_Passage shown:_
====

[fitsbits] Preservation of digital data guaranteed to last at least 500 years

Jessica Mink jmink at cfa.harvard.edu
Thu Apr 26 14:50:07 EDT 2018


Well, we have data from up to 130 years ago in 500,000 photographic 
plates in the Harvard Plate Collection, of which over 200,000 have been 
digitized so far, into FITS image files and source catalogs on spinning 
disks stored in multiple locations. The plates are more permanent that 
the disks, unless they are flooded by a water main break...

I'm currently working with digital spectra from various Mt. Hopkins 
spectrographs which go back as far as 1979. They've been migrated across 
various disks and operating systems over the years but are still 
basically intact, though as we migrate the archive into a cloud service, 
we are finding that the data is not quite as uniform as we thought that 
it was. I've been involved for the past 30 years, though, so I mostly 
understand the nature of the variations, and the PI of the original 
project is still around, though busy with Kepler and Tess...

-Jessica

On 04/20/2018 04:34 PM, Rob Seaman wrote:
> Astronomical data retain significant time domain value indefinitely,
> e.g., eclipse data constraining Earth rotation or historical accounts of
> novae / supernovae being associated with current day SNe remnants.
>
> Long term archives require permanent institutional oversight and few
> institutions other than the Vatican are safe bets to exist in 500 years.

====

_Record set:_
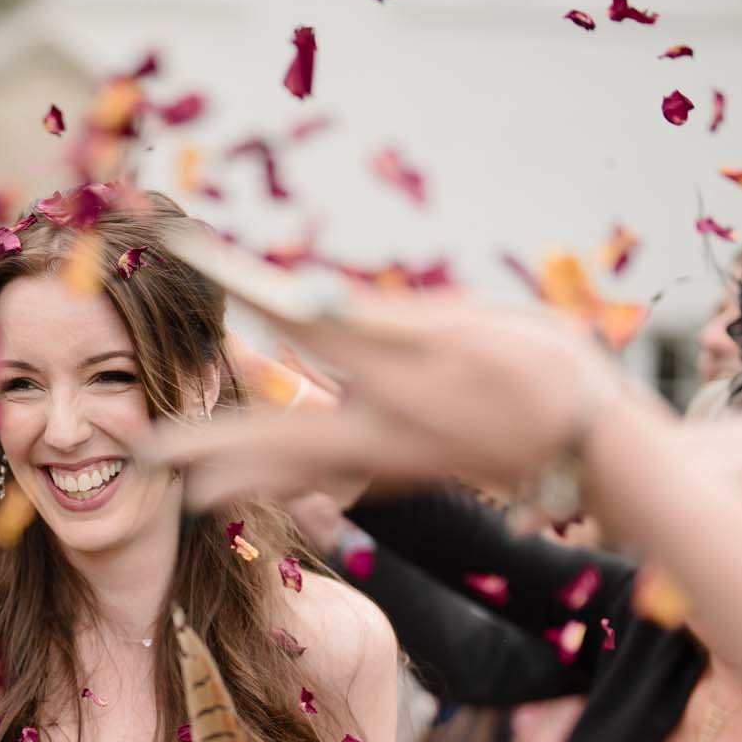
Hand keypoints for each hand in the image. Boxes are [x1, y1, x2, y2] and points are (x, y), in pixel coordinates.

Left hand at [149, 296, 638, 499]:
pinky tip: (261, 483)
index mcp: (387, 386)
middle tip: (145, 452)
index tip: (186, 255)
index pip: (293, 325)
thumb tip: (308, 304)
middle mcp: (375, 434)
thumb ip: (384, 321)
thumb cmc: (542, 369)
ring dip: (236, 476)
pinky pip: (324, 481)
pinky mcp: (402, 471)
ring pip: (293, 472)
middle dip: (206, 442)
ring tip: (183, 487)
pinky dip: (282, 482)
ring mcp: (388, 460)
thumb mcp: (468, 329)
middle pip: (270, 438)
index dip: (237, 285)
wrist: (595, 444)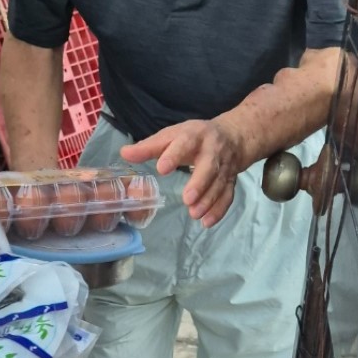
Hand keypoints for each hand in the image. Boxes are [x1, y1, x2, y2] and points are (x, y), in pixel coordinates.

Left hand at [121, 118, 245, 227]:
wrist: (234, 137)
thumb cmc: (195, 138)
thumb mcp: (172, 136)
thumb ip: (149, 147)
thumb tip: (124, 153)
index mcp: (195, 135)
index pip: (185, 143)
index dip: (174, 155)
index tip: (161, 169)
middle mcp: (213, 150)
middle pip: (209, 166)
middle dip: (199, 183)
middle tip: (186, 199)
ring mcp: (224, 166)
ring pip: (219, 184)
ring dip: (208, 200)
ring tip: (194, 214)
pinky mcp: (231, 181)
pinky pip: (228, 196)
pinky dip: (219, 210)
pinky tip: (207, 222)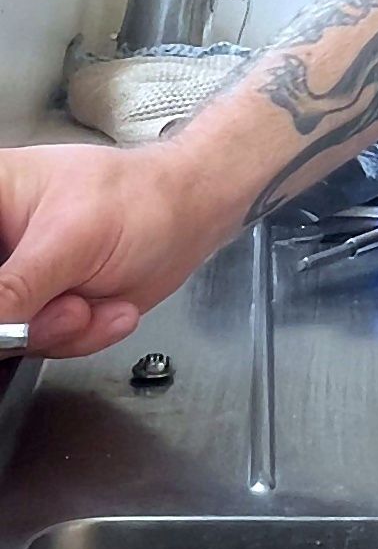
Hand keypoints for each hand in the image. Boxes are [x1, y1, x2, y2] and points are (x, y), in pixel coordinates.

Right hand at [0, 139, 236, 357]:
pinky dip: (80, 338)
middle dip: (26, 322)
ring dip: (60, 330)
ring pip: (7, 338)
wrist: (188, 219)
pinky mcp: (37, 311)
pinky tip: (104, 307)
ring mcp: (14, 281)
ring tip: (91, 298)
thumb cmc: (140, 201)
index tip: (14, 301)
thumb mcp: (70, 241)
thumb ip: (13, 289)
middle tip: (71, 303)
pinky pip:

====

Copy out the passage of the data preservation post from "On 04/20/2018 04:34" to "day SNe remnants.". These lines are drawn from a separate source.

On 04/20/2018 04:34 PM, Rob Seaman wrote:
> Astronomical data retain significant time domain value indefinitely,
> e.g., eclipse data constraining Earth rotation or historical accounts of
> novae / supernovae being associated with current day SNe remnants.